L’application stricto-sensu de l’article 19 du décret-loi n° 2011-35 du 10 mai 2011, relatif à l’élection d’une Assemblée nationale constituante, interdirait à Hamadi Jebali et à tout autre membre de l’Assemblée nationale constituante d’être membres du gouvernement et donc ministres ou secrétaires d’Etat, sans parler du poste de Premier ministre.
En effet, l’article 19 dudit décret-loi n°2011-35 du 10 mai 2011, dans son premier alinéa, stipule que «Nul ne peut cumuler la qualité de membre à l’Assemblée nationale constituante et l’exercice des fonctions publiques non électives moyennant une rémunération de l’Etat (…). Or, et à ma connaissance, un poste de ministre n’est effectivement pas l’exercice d’une fonction publique non élective moyennant une rémunération de l’Etat, et serait donc non cumulable avec la qualité de membre de l’Assemblée nationale constituante.
Il en résulte que ces élus qui veulent occuper une fonction de ministre n’ont d’autres choix que de démissionner de la Constituante. Par contre, s’ils tiennent à remplir leur mission de membre de celle-ci, ce pour quoi le peuple les a élus, il leur faudrait renoncer à leurs ambitions ministérielles.
Maintenant, s’ils venaient à préférer leur poste de ministre ou de secrétaire d’Etat, l’article 23 s’appliquera et il sera remplacé par un autre membre de sa liste, le suivant. En effet, cet article stipule qu’«En cas de vacance d’un siège au sein de l’Assemblée nationale constituante, le membre en question sera remplacé par le candidat suivant dans le classement de la même liste». Ce qui reste à préciser, c’est de savoir ce qu’il adviendra si le membre qui est juste après lui sur la liste fait, lui aussi, partie de l’Assemblée nationale constituante.

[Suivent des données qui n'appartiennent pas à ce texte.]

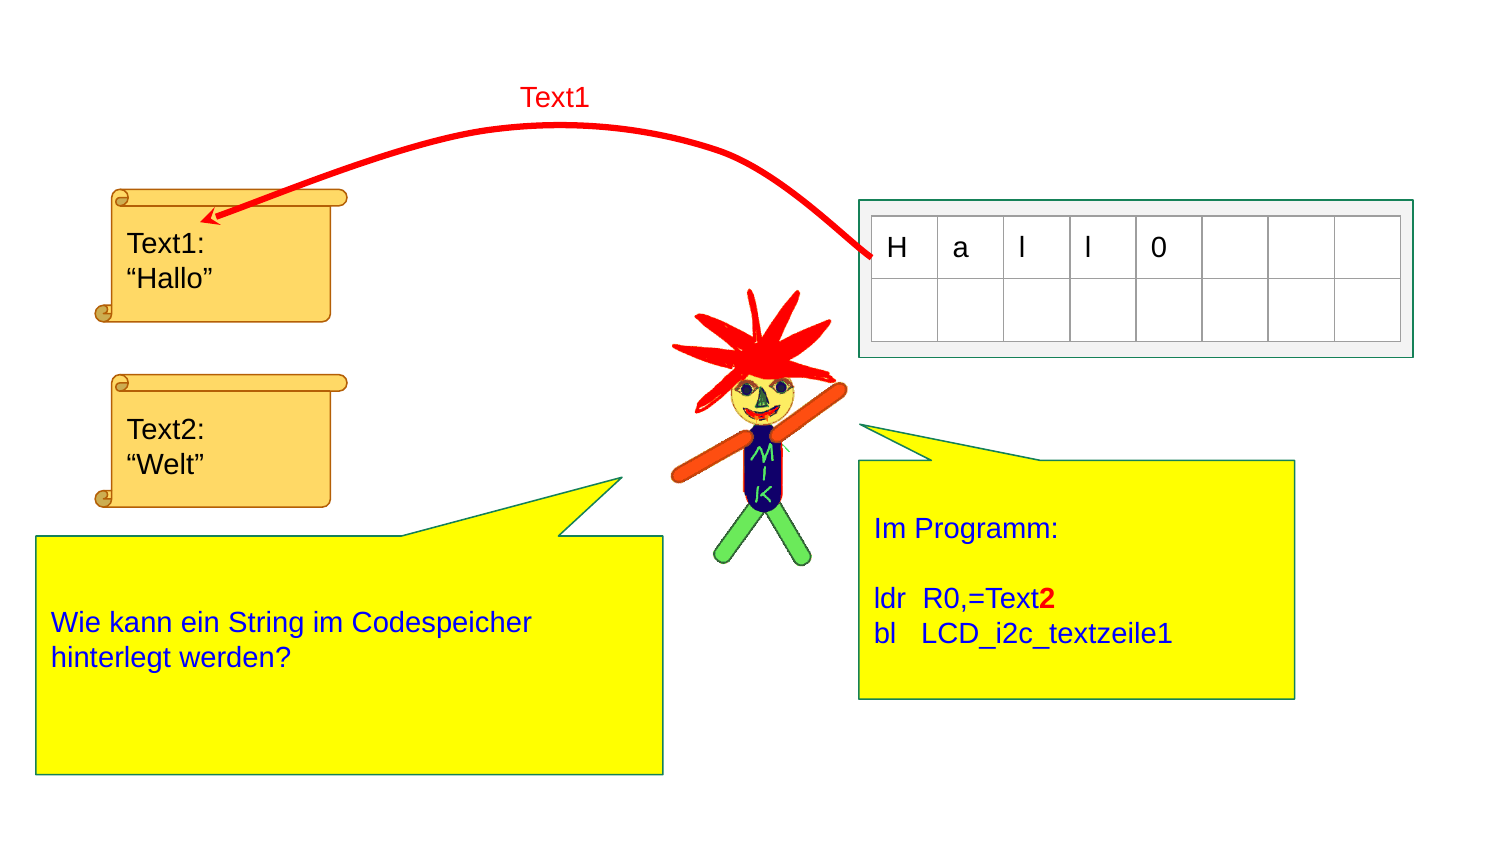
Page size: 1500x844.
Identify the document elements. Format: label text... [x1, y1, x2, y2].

picture [651, 281, 859, 573]
table_header [1335, 217, 1400, 278]
table_header H [872, 217, 937, 278]
table_header [1269, 217, 1334, 278]
table_header [1203, 217, 1267, 278]
table_header 0 [1137, 217, 1201, 278]
table_header l [1071, 217, 1135, 278]
table_cell [1071, 279, 1135, 341]
table_cell [938, 279, 1003, 341]
table_cell [1203, 279, 1267, 341]
text_box Im Programm: ldr R0,=Text2 bl LCD_i2c_textzeile1 [858, 425, 1295, 700]
text_box [858, 200, 1414, 358]
table_cell [872, 279, 937, 341]
text_box [200, 126, 872, 258]
text_box Wie kann ein String im Codespeicher hinterlegt werden? [35, 477, 663, 775]
text_box Text2: “Welt” [95, 374, 348, 508]
text_box Text1 [505, 63, 653, 126]
table_header a [938, 217, 1003, 278]
table_header l [1004, 217, 1069, 278]
table_cell [1137, 279, 1201, 341]
table_cell [1004, 279, 1069, 341]
table_cell [1269, 279, 1334, 341]
text_box Text1: “Hallo” [95, 189, 331, 322]
table_cell [1335, 279, 1400, 341]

Une question importante mérite réponse
Cela fait plusieurs semaines que des partis représentés à la Constituante discutent de l’attribution des portefeuilles ministériels, et plusieurs élus sont en lice, pressentis pour occuper des postes de ministres, à leur tête Hamadi Jebali d’Ennahdha qui, dès le début, a été présenté comme le futur Premier ministre du futur gouvernement. C’est normal après tout, son parti a majorité à la Constituante.
Ce texte de loi a donc été ignoré par ces partis. La question est de savoir dans quel sens a-t-il été ignoré, par méconnaissance ou volontairement? Et dans quel but ?
Le résultat est de toute façon le même car ces élus, en qui le peuple tunisien a placé sa confiance, se doivent d’être à la hauteur de cette confiance et ne pas en profiter. Ces élus, ainsi que les membres et conseillers des partis représentés, ne peuvent se permettre de tels oublis et se doivent d’être à l’affût, sinon le peuple tunisien leur rappellera que lui il l’est.
La consécration de la démocratie
L’article sus cité vient ainsi servir les intérêts de l’Etat ainsi que ceux de la démocratie. Les intérêts de l’Etat, car nul ne peut occuper deux fonctions à la fois et faire convenablement son devoir d’élu et sa mission en tant qu’employé de l’Etat, quel que soit son rang. La démocratie, car la séparation entre les pouvoirs, législatif et exécutif, sera ainsi réalisée.
En effet, la présence de ministres au sein de l’Assemblée constituante crée une confusion entre le pouvoir législatif -incarné par l’Assemblée constituante-, et le pouvoir exécutif -incarné par le gouvernement. Il y a plusieurs pays dans le monde où la démocratie est bien implantée, qui exige à ce que les élus démissionnent s’ils rentrent au gouvernement.
La séparation, une fois pour toutes, entre ces deux pouvoirs, est à la fois primordiale et symbolique en cette période de transition et d’installation de la démocratie en Tunisie. Cette période est celle de la mise en place des bases de ce que sera la future Tunisie, une Tunisie que nous voulons démocratique.